S’il y a eu "rupture" dans la politique africaine de la France avec Nicolas Sarkozy, il s'agit bien du rapprochement entre Paris et Kigali. Après trois années de parenthèse diplomatique, de procédures judiciaires crispées et de défiance mutuelle, les retrouvailles entre les deux capitales ont eu lieu fin 2009, sous le signe d'un pragmatisme impulsé au plus haut sommet. Moins de deux ans après, Paul Kagamé est pour la première fois en voyage officiel dans l'Hexagone, du 11 au 13 septembre, rendant à son homologue français la visite que celui-ci a effectuée au Rwanda, en février 2010.

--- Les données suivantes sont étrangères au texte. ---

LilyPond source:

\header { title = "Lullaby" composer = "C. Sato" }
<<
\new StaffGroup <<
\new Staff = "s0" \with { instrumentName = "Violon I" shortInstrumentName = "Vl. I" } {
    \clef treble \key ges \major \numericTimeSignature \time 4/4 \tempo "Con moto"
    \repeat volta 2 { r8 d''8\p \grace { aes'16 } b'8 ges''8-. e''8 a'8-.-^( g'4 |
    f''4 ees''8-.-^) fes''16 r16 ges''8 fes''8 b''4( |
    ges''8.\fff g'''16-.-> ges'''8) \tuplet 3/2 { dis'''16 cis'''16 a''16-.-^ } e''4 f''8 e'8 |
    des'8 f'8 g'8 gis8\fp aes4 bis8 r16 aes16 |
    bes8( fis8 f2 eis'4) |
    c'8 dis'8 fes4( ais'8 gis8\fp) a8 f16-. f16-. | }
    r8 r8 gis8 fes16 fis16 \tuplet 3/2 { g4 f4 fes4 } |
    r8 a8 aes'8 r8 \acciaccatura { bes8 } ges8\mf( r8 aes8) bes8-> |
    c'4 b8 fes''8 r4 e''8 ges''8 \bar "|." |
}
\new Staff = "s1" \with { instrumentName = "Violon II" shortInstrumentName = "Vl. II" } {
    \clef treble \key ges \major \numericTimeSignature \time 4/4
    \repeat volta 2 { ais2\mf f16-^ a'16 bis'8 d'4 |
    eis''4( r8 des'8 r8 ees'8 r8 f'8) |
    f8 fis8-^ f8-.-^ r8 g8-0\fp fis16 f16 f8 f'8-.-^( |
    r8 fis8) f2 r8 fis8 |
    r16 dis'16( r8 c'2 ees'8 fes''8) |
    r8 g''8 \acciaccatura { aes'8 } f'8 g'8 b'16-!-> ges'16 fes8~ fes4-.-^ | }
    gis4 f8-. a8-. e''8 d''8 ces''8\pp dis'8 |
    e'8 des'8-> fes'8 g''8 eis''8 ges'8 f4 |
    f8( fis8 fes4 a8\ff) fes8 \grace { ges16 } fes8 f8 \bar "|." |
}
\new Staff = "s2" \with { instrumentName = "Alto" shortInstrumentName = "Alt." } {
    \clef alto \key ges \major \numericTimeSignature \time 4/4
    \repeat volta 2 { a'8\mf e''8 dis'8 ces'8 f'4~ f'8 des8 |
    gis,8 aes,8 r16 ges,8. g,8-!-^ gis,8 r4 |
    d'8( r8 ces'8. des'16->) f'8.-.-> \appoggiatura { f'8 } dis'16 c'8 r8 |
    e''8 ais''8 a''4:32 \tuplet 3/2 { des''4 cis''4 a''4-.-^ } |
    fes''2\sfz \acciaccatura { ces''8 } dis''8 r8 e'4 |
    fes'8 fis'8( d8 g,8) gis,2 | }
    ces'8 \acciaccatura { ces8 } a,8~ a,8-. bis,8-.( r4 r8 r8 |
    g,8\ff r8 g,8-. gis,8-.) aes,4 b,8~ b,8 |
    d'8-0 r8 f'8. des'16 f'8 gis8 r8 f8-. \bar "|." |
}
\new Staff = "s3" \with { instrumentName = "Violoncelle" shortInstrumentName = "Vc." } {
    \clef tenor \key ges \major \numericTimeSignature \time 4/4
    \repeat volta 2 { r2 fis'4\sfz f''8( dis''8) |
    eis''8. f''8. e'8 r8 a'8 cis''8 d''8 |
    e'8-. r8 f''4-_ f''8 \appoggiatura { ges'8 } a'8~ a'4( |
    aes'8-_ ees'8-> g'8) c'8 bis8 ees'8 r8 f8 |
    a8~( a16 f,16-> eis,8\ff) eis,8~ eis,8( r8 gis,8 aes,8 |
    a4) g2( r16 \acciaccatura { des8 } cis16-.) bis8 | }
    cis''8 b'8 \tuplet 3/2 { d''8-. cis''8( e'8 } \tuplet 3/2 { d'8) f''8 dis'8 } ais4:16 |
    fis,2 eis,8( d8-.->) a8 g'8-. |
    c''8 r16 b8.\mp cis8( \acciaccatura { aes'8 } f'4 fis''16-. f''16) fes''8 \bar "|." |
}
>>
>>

Une normalisation qui ne se fait pas sans mal. La gouvernance autoritaire de Kagamé est mise en cause par l’opposition rwandaise, très présente dans la diaspora, ainsi que par une nébuleuse d’ONG. Sans compter les résistances des anciens militaires français de l’Opération turquoise et de nombreux diplomates en poste pendant le génocide de 1994, au premier rang desquels le ministre des Affaires étrangères Alain Juppé, qui a opportunément choisi de quitter la France - pour un voyage officiel aux antipodes - pendant la visite de Kagamé.
En France « de nombreuses personnes refusent la normalisation entre les deux pays », commente pudiquement la ministre rwandaise des Affaires étrangères, Louise Mushikiwabo, interrogée par jeuneafrique.com (voir l'interview vidéo ci-contre). Mais si le Rwanda ne veut pas « tirer un trait sur le passé », dit la ministre, il entend bien lutter contre l’image négative que la plupart des investisseurs ont encore de lui. Et c’est surtout de cela que les présidents Kagamé et Sarkozy ont décidé de parler.